The main reasons for this more cautious approach are economic concerns both in the home market and internationally, as well as competition from within the industry.

Let’s put aside the ongoing discussion in our industry about consolidation as a driver of competition, and review the topic in the wider framework of business events and other marketing channels. For a while now, we have seen exhibition and conference business models converging – with ConfEx formats becoming ever more popular. We see that many of the fastest growing business events are driven by communities who want to meet in an environment that’s part festival, part conference and part tradeshow – otherwise known as the festivalisation trend. Here, the quality of the visitors attending makes it highly attractive for companies to invest in a presence, but the focus of organisers lies first and foremost with visitors – and not exhibitors, as is the case with the traditional exhibition model. These developments bring challenges to organisers and venues alike, and there are valuable insights to be gained by looking at other sectors of business events.
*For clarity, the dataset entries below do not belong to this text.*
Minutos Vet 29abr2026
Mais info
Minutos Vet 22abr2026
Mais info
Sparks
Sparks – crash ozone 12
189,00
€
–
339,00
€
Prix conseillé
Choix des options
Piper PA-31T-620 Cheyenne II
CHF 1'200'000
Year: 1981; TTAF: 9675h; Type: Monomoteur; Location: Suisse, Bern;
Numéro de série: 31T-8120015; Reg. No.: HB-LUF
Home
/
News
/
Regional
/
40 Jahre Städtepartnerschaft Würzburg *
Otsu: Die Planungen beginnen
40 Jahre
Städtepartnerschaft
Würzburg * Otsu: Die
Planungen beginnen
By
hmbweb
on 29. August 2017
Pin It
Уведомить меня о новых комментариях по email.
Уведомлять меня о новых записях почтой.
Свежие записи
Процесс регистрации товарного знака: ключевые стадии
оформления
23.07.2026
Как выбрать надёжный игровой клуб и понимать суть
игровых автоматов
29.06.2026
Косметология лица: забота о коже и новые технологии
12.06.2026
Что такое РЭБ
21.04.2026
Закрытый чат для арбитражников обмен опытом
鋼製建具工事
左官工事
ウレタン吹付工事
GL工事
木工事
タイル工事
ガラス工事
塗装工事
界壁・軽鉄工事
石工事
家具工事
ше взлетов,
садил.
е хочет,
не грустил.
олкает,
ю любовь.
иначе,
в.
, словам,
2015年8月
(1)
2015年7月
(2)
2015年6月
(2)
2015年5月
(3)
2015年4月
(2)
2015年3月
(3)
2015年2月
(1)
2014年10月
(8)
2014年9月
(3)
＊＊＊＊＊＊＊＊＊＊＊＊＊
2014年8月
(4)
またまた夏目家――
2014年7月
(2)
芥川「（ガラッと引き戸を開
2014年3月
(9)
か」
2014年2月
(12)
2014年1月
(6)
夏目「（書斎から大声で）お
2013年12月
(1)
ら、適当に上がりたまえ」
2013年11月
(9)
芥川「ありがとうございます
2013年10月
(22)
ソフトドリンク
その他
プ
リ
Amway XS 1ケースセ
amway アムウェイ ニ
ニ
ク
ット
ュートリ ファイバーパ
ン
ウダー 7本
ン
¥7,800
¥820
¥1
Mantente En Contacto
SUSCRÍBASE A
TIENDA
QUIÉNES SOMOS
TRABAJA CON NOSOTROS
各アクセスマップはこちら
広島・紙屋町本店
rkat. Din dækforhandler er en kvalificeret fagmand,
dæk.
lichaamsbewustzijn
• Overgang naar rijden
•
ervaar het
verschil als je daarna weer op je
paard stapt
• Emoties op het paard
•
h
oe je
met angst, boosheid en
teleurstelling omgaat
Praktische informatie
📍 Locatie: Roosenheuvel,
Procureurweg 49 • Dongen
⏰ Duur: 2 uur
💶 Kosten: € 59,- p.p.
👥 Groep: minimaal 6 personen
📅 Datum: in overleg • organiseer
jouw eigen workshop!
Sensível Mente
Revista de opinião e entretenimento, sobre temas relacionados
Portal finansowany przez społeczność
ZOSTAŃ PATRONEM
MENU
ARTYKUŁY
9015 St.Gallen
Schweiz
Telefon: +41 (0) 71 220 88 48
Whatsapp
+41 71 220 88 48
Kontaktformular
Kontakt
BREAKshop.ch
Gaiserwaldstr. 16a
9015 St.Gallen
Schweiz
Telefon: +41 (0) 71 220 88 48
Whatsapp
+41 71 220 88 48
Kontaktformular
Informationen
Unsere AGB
I am writing this column on my way back from Singapore, where I attended the annual MICE Forum organised by SACEOS. Faced with the challenge of change, they decided to invite a selected group of corporate, association and industry representatives from around the world to reflect on what the business meetings industry in 2030 might look like ahead of the main conference. They structured their approach around seven key areas and formulated their views and recommendations into a document called “The Singapore Manifesto” – covering topics such as people, technology, relationships, destinations, sales, business models, and ecosystems.

Particularly the section on business models strikes a chord. It states: Business models will be driven by networks, platforms, communities and data. Effective organisations need to be well-versed in these areas. Speed and agility – adapting to emerging trends – will be everything. And brands with compelling stories will be an important differentiator: they must be purpose-driven and authentic, offering emotional connections and experiences …”

While the exhibition business model is certainly not broken, over the coming years, we will see new elements rising and others disappearing. As formats continue to merge, there will be opportunities – and needs – for new and deeper collaboration across sectors.

UFI has already started this journey. We are actively building connections with global sister associations serving other sectors of the business meetings industry. Last summer, for example, we arranged a joint workshop for ICCA and UFI members in Amsterdam, to work on future-proofing exhibitions and conferences through a collaborative approach. You can rely on us to continue on this path, and to help you navigate the changing expectations of your customers.